■ O pedido:
Prossiga o texto sobre a origem da Maçonaria a partir da última frase apresentada.

■ Trecho da fonte:
A idéia
A Maçonaria é uma Irmandade, cuja origem repousa na idéia de que existe uma ordem social perfeita que pode ser realizada pela união dos homens de boa vontade. Essa união promove o aprimoramento dos espíritos nela congregados, dando como resultado uma egrégora que resulta da sinergia obtida pela reunião dos Irmãos, e é sustentada pelas qualidades pessoais que cada um deles trás para o grupo, contribuindo, de um lado para o crescimento coletivo, e de outro para o enriquecimento ontológico de cada um dos indivíduos dele participante.
Destarte, como idéia, a Maçonaria é contemporânea das primeiras civilizações. Desde os tempos mais antigos, os povos que alcançaram os mais altos estágios civilizatórios, mantém a tradição de preservar sua cultura, seus conhecimentos e seus sistemas de vida através de “grupos” específicos de indivíduos que comungam de interesses mútuos. Esses grupos se reúnem por cooptação, procurando reunir, da forma mais nivelada possível, os “iguais” dentro de uma sociedade, fundamentados na crença de que aqueles que estão mais envolvidos com determinado sistema é que tem maior interesse em preservar os seus valores.
É neste amplo espectro, que funde religião, política, mitologia e história, que iremos encontrar as antigas manifestações culturais conhecidas como “Mistérios”, que vários autores maçons costumam invocar como sendo as estruturas mais antigas da Maçonaria. Aqui caminhamos nas sombras e só podemos fazer conjecturas baseadas em analogias entre os ritos praticados por aqueles povos e os símbolos comuns compartilhados por eles e pela Maçonaria moderna, mas é certo que existe uma ligação e uma relação de antecedente e conseqüente entre essas manifestações espirituais dos antigos povos e a Arte Real hoje praticada.

■ Material fornecido:
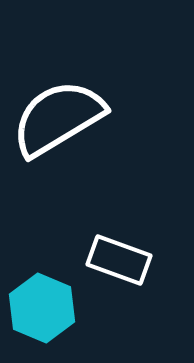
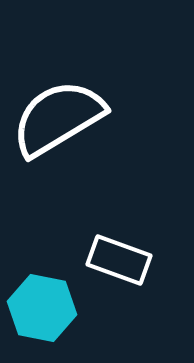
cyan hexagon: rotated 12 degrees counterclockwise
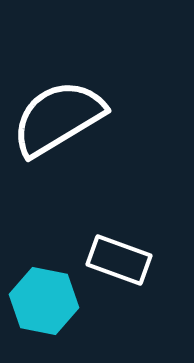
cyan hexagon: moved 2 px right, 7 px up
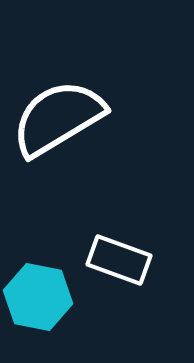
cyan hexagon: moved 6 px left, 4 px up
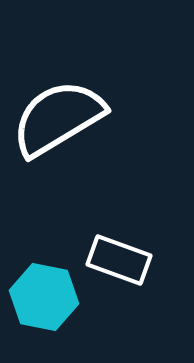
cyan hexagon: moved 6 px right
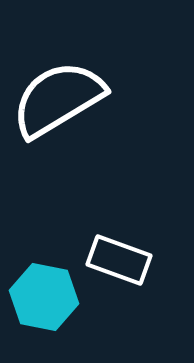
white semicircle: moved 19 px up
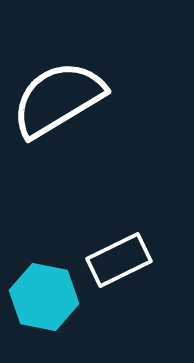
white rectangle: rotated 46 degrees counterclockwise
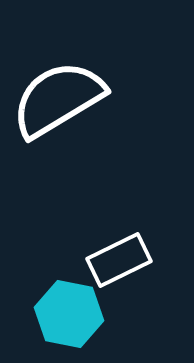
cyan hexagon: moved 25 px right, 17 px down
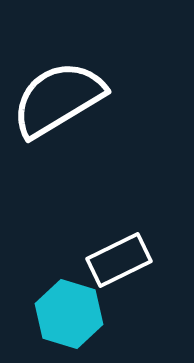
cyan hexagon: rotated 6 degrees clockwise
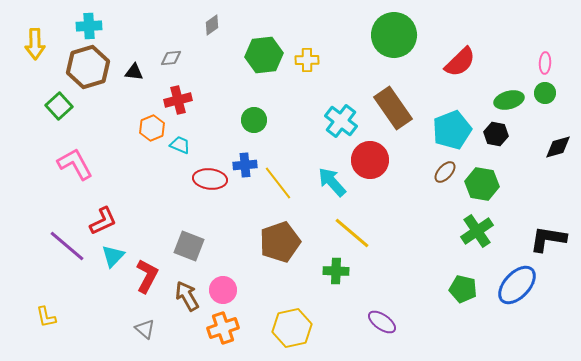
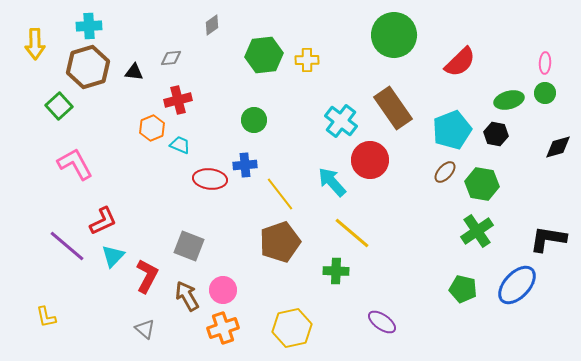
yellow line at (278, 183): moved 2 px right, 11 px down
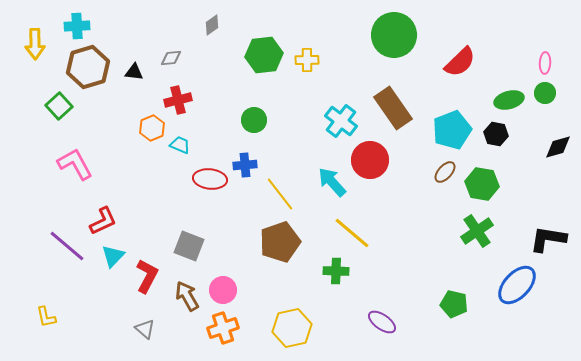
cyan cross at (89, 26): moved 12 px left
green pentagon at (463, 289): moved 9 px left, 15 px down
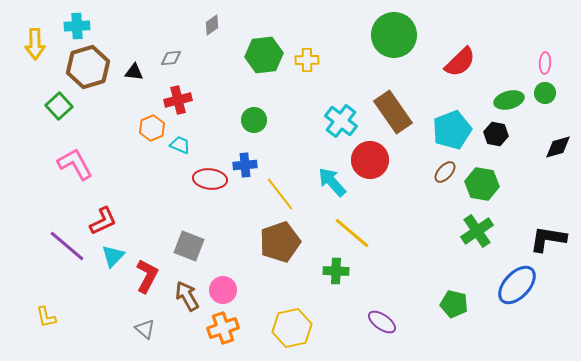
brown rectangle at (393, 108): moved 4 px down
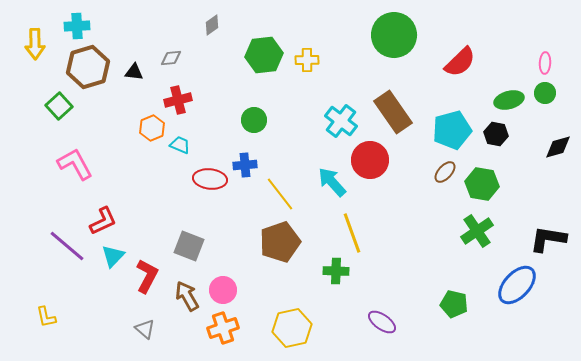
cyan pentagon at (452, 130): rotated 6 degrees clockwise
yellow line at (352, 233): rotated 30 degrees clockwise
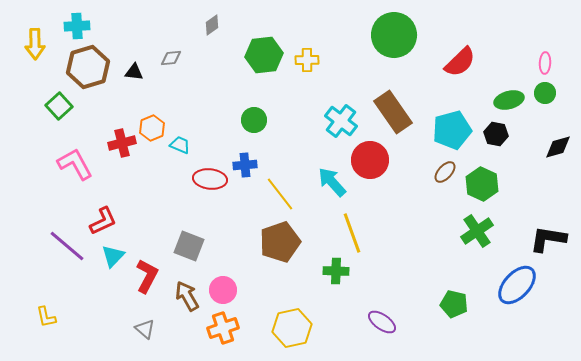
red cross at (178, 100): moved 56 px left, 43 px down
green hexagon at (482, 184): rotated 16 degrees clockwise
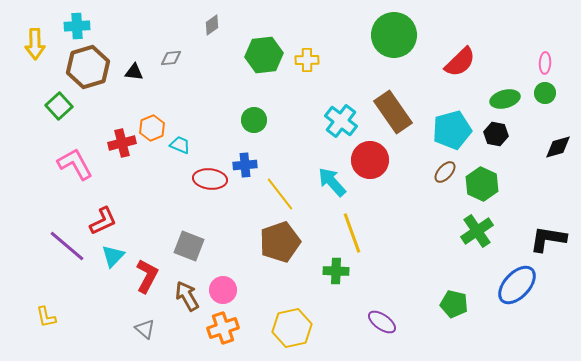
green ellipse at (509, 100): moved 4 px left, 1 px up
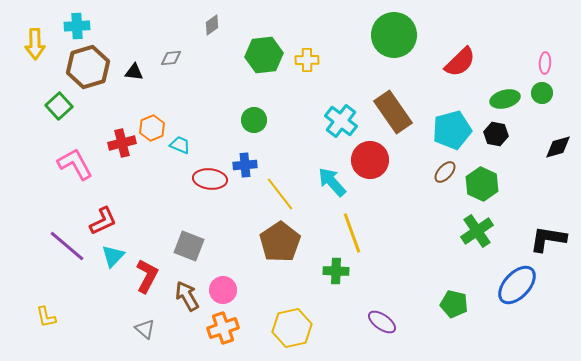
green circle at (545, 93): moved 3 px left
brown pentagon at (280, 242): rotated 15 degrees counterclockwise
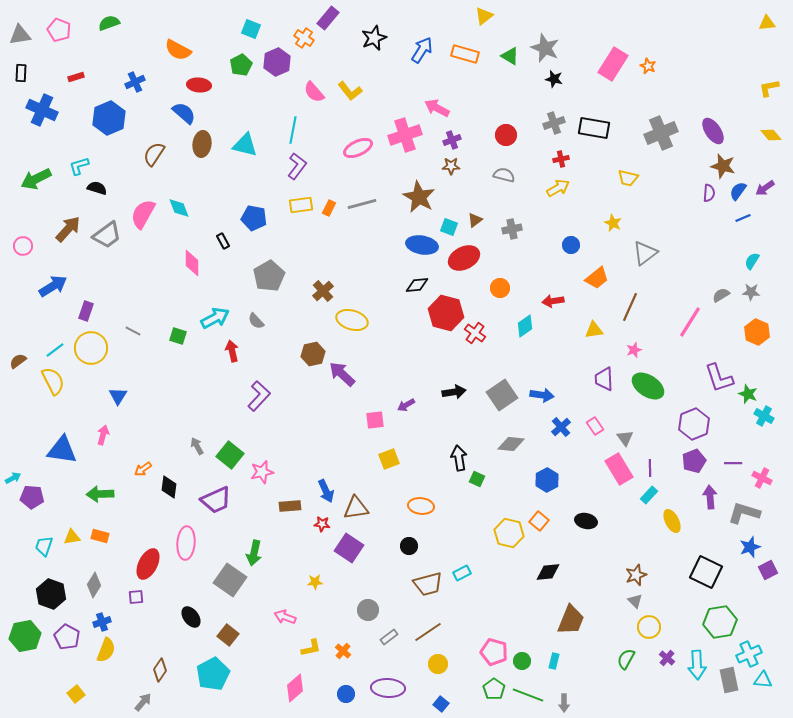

* * *

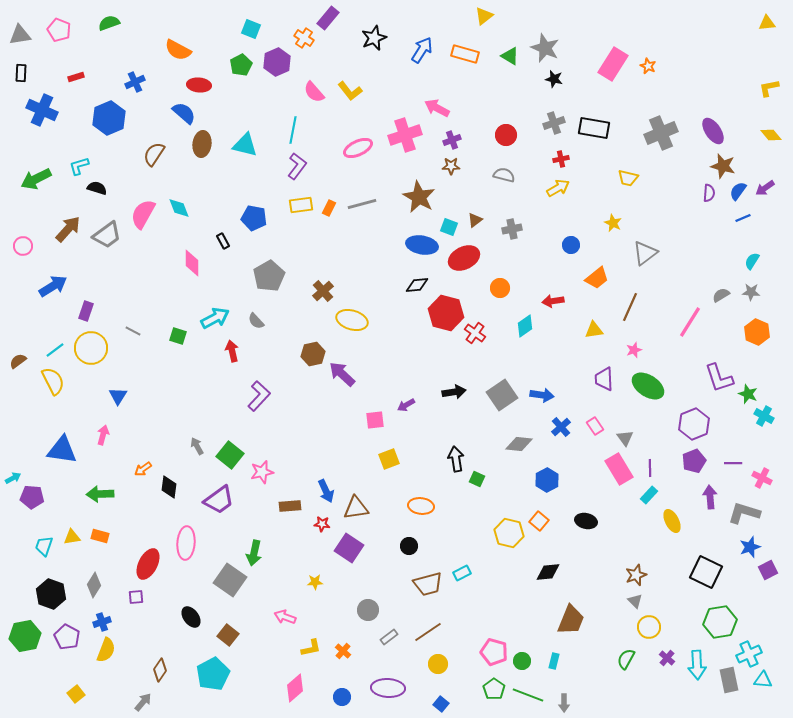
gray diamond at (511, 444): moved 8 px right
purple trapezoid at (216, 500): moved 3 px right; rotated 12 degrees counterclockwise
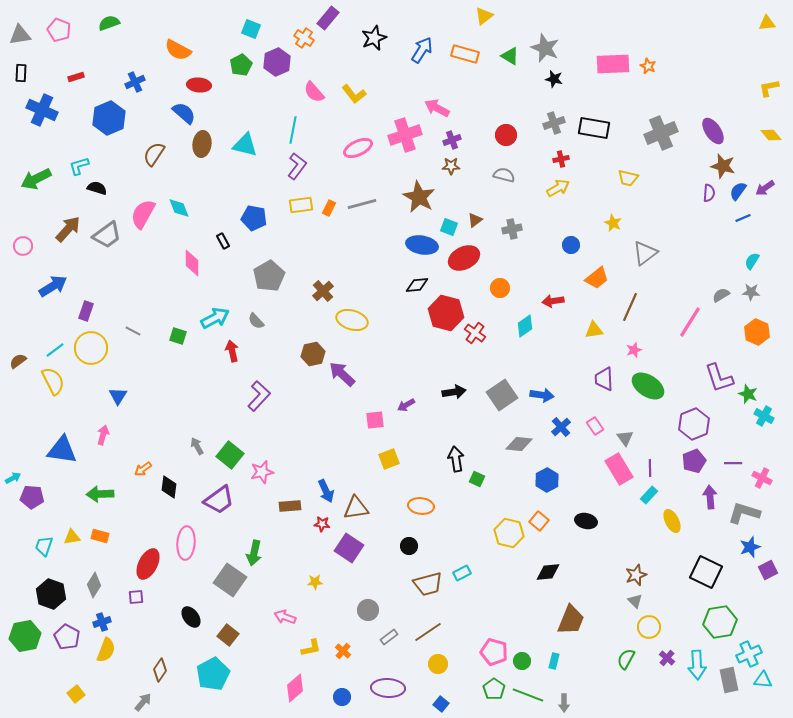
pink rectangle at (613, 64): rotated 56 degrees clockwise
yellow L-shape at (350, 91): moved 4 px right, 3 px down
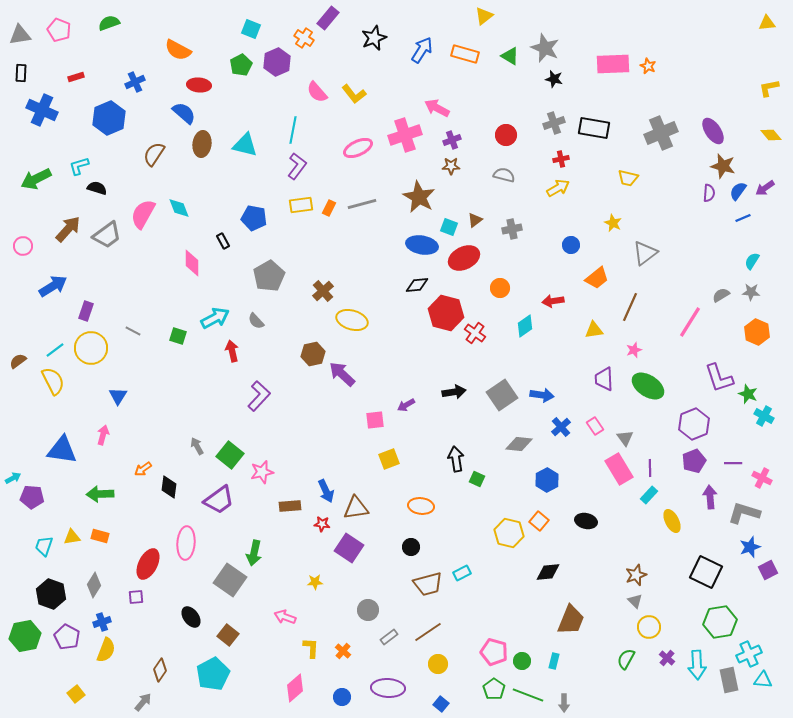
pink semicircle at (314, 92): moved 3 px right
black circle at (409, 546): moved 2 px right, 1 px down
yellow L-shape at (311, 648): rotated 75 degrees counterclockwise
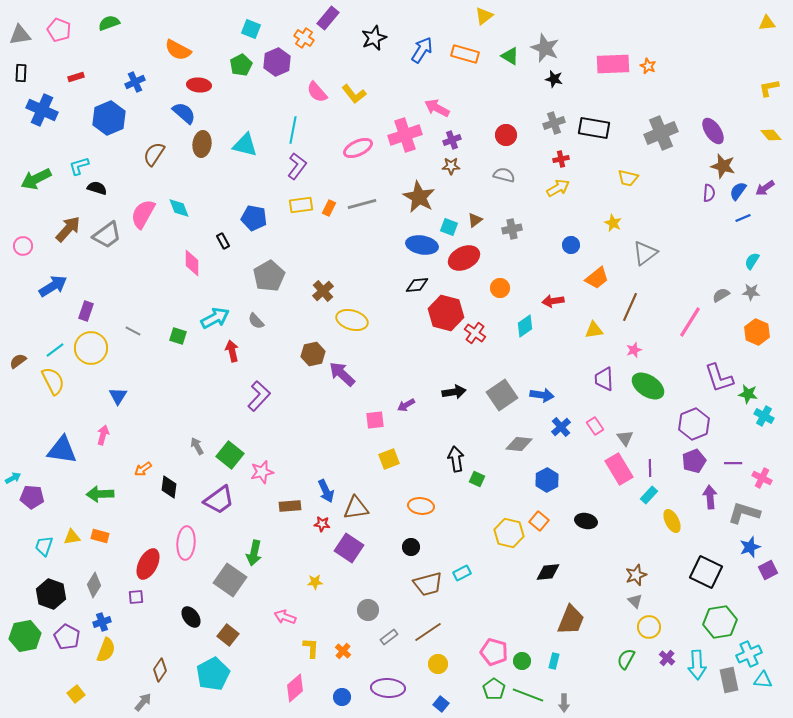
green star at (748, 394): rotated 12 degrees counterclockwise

■ Resposta do exercício:
Com o tempo essa idéia evoluiu para uma prática social que resultou na formação dos grupos diversos dentro das sociedades. Assim, a idéia, que em princípio tinha uma conotação religiosa e servia ao próprio sistema de governo praticado nesses antigos tempos, fragmentou-se e passou a ser usada por grupos particulares na defesa de seus próprios interesses corporativos. Assim nasceram as associações de classe, as corporações obreiras, os partidos políticos, os clubes sociais, mas agora já despregados da idéia original, que hospedava um misto de religiosidade e política de estado. O objetivo passou a ser a defesa das próprias conquistas do grupo, a sua preservação como sistema corporativo e o desenvolvimento e o compartilhamento de valores culturais e sociais, a partir de uma ótica muito particular.
Situam-se nesse espectro as antigas Corporações de Obreiros, tipo “Collegia Fabrorum” dos romanos, as Corporações de Ofício da Idade Média (guildas) e as chamadas Lojas operativas dos pedreiros medievais, famosos construtores de igrejas e edifícios públicos, dos quais o termo maçom foi emprestado, da mesma forma que as modernas organizações que hoje conhecemos, que se dedicam à essas práticas.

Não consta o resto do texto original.